After the Romney flame-out, Limbaugh began promoting what he called "Operation Chaos," where he instructed listeners to vote for Hillary Clinton in Democratic primaries. Limbaugh claimed a good deal of credit for her subsequent victories, but I've never seen any data which suggests that his influence was significant, let alone decisive. To the contrary, almost all of the Democratic primary results--both before and after “Operation Chaos”--fit within a stable racial, socio-economic model.
Finally, in the general election, I presume that Limbaugh favored (to some degree) McCain over Obama. Again, Limbaugh's influence failed to materialize.
I'm open to the argument that Limbaugh is influential; but I don't think there’s a prima facie case for it. On the contrary, I'd argue that the evidence suggests Limbaugh is an expert entertainer in a medium with a small cultural, intellectual, and political footprint. He has very little influence in the world of ideas. And when it comes to actually energizing the masses toward action, his record is, at best, mixed.

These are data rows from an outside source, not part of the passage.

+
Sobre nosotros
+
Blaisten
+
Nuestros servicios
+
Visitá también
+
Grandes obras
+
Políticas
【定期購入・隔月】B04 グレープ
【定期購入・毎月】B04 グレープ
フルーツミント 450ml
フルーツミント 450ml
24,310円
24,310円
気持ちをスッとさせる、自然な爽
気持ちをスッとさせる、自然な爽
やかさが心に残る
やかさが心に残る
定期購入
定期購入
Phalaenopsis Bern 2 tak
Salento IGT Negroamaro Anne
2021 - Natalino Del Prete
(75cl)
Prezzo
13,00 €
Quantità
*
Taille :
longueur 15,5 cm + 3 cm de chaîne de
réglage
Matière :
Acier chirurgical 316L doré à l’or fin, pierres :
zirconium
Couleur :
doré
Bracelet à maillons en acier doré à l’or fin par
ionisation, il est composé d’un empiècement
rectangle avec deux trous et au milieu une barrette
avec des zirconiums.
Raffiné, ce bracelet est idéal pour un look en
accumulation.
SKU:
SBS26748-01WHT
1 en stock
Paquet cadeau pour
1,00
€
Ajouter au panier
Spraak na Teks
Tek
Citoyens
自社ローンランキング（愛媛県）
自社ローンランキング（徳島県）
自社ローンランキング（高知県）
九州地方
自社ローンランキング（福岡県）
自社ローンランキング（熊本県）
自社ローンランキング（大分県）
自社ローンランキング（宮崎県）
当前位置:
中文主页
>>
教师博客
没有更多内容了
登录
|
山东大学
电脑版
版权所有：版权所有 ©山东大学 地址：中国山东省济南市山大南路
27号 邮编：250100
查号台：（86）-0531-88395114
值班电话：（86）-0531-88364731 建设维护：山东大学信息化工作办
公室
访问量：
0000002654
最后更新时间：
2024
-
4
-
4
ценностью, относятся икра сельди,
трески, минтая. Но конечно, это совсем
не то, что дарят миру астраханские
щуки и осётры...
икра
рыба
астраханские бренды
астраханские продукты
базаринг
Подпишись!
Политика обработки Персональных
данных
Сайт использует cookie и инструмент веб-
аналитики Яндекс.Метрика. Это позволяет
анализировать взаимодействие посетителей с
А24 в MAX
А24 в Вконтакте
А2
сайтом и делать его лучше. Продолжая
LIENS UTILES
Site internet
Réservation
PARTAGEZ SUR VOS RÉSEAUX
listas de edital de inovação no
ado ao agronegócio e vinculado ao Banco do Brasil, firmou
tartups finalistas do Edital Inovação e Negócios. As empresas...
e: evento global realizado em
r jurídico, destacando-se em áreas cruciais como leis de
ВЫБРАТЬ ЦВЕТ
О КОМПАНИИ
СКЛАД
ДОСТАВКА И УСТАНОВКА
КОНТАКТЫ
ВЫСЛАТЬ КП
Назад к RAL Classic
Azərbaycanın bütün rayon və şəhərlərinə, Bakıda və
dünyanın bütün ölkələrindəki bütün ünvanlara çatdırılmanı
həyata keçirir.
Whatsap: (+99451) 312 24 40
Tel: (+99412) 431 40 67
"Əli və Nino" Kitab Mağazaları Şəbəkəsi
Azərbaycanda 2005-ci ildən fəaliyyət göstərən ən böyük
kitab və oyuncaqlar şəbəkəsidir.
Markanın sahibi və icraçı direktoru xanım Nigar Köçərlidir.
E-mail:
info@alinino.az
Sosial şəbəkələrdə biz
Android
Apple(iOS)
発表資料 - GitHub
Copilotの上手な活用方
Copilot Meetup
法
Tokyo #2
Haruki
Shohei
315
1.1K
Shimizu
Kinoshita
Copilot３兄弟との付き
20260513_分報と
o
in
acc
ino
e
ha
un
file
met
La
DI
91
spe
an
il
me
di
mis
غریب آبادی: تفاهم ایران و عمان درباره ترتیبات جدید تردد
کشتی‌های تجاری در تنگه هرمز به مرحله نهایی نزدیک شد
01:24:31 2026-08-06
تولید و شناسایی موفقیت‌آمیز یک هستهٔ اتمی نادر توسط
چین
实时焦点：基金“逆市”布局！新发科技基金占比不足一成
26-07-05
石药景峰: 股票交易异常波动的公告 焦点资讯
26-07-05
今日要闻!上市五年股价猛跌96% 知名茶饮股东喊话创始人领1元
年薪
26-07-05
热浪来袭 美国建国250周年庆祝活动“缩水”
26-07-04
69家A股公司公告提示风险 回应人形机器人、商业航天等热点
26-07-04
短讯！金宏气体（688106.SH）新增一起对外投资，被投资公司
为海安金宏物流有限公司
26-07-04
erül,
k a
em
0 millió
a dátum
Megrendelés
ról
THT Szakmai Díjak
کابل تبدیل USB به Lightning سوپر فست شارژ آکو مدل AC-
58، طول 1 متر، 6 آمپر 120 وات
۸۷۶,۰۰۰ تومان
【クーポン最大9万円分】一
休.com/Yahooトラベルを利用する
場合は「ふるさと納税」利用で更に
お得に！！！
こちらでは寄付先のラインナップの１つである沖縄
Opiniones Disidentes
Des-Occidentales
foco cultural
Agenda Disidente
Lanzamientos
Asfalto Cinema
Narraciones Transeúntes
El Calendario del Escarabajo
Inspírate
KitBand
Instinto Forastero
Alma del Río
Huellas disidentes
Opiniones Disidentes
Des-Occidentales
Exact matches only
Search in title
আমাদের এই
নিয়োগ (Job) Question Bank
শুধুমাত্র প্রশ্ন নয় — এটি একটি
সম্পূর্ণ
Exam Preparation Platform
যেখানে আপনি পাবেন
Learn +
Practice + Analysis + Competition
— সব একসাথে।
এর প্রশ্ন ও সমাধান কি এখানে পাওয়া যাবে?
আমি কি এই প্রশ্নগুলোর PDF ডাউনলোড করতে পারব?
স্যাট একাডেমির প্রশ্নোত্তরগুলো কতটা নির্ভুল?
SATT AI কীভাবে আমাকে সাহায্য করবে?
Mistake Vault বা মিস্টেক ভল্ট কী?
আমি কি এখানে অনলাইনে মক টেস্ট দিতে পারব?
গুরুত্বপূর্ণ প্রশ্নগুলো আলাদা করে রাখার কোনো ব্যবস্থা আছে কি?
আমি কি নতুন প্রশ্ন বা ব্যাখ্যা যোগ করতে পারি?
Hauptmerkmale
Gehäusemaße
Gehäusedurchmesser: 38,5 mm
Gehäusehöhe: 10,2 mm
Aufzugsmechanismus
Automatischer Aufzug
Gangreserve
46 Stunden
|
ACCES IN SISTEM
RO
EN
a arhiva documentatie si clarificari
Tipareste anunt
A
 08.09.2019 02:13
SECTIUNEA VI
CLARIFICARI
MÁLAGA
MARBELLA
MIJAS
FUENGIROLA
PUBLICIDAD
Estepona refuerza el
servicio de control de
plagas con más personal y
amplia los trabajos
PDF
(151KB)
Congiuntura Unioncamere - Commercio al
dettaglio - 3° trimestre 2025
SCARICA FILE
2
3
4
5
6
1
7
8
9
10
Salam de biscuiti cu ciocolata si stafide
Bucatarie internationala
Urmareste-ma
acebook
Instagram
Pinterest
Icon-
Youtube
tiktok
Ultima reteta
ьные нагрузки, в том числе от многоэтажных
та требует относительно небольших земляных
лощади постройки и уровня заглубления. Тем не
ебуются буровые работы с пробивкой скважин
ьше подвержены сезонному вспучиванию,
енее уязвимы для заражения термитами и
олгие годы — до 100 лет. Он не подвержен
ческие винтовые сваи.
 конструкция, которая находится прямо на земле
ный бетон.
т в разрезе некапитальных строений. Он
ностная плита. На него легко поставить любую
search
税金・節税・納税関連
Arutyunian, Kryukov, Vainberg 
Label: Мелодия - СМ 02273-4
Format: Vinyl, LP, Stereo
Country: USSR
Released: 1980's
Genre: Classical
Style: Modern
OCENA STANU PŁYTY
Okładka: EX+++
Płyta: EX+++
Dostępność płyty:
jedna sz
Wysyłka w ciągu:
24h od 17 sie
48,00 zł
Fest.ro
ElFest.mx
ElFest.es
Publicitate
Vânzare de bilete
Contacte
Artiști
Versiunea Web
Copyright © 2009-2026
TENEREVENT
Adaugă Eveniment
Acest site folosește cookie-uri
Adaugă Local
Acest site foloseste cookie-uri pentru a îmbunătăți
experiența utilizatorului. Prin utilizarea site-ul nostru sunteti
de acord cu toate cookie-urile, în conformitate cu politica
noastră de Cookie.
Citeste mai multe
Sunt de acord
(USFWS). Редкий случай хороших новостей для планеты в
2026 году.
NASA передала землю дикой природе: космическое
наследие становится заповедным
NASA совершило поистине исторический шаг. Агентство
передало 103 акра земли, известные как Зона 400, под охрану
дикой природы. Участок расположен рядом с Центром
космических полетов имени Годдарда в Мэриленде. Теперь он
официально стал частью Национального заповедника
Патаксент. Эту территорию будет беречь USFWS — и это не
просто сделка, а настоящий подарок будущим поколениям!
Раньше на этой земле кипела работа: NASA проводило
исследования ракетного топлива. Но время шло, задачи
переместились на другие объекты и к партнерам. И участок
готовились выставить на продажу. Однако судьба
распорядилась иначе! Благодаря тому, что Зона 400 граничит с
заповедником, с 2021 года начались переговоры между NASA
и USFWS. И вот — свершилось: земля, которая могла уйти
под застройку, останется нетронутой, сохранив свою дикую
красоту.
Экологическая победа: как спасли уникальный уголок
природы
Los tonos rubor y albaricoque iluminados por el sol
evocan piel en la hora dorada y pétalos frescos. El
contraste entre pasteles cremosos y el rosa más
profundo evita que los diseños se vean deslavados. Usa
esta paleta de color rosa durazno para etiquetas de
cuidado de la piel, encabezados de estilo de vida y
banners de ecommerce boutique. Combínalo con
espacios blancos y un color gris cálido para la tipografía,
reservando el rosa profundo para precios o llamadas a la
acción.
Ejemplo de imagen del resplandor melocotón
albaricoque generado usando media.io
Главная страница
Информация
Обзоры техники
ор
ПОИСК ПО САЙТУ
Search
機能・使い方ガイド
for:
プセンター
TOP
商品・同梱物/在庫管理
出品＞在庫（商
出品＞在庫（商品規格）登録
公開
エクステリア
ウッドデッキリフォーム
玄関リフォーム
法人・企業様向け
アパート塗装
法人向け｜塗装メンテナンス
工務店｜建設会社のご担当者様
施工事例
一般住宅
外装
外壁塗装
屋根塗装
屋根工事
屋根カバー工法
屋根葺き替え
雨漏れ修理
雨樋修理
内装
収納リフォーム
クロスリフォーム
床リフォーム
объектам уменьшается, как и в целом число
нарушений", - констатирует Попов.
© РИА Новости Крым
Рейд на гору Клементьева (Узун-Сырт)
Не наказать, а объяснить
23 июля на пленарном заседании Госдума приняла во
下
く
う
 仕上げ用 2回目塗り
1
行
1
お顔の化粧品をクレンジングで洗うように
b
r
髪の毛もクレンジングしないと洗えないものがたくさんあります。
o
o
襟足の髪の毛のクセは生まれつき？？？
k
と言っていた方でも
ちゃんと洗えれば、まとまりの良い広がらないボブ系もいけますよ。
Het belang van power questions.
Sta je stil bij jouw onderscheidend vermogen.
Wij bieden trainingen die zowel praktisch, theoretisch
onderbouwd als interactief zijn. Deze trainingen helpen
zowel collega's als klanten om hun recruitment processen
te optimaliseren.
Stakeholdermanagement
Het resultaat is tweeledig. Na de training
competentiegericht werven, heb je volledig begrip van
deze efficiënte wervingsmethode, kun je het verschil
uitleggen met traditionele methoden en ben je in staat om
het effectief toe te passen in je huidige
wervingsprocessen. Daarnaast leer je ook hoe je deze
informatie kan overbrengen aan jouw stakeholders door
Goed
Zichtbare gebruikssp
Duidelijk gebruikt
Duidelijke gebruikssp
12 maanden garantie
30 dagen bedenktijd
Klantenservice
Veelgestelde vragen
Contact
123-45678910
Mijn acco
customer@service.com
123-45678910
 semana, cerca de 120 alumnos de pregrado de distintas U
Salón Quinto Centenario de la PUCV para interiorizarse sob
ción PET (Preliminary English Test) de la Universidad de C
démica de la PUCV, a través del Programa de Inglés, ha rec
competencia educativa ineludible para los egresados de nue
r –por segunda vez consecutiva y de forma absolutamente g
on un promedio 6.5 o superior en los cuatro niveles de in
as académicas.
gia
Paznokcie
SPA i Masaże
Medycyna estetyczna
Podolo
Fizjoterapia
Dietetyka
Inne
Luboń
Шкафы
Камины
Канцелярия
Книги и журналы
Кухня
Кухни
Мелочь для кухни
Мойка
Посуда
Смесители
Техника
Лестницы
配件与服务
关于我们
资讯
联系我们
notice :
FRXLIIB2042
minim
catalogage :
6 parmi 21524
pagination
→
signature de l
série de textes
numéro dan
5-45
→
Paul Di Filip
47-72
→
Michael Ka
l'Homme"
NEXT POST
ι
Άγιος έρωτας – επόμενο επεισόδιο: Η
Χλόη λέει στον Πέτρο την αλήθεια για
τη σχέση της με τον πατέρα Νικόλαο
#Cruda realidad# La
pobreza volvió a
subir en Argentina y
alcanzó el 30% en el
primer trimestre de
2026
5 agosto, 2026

Limbaugh’s powers of influence seem more on the level of Howard Stern. At his peak, Stern drew about 13 million listeners, which is in the ballpark with the 14 million or so Limbaugh has drawn through most of this decade. Like Limbaugh, Stern was credited with having a great deal of influence on his listeners. But that influence never really materialized beyond his ability to get people to tune in to a show he was giving away for free. Stern's one attempt at translating his influence to the movies failed--the 1997 Howard Stern’s Private Parts opened to $14 million and grossed only $40 million. And when Stern moved to subscription-based satellite radio, his audience let him go without a second thought.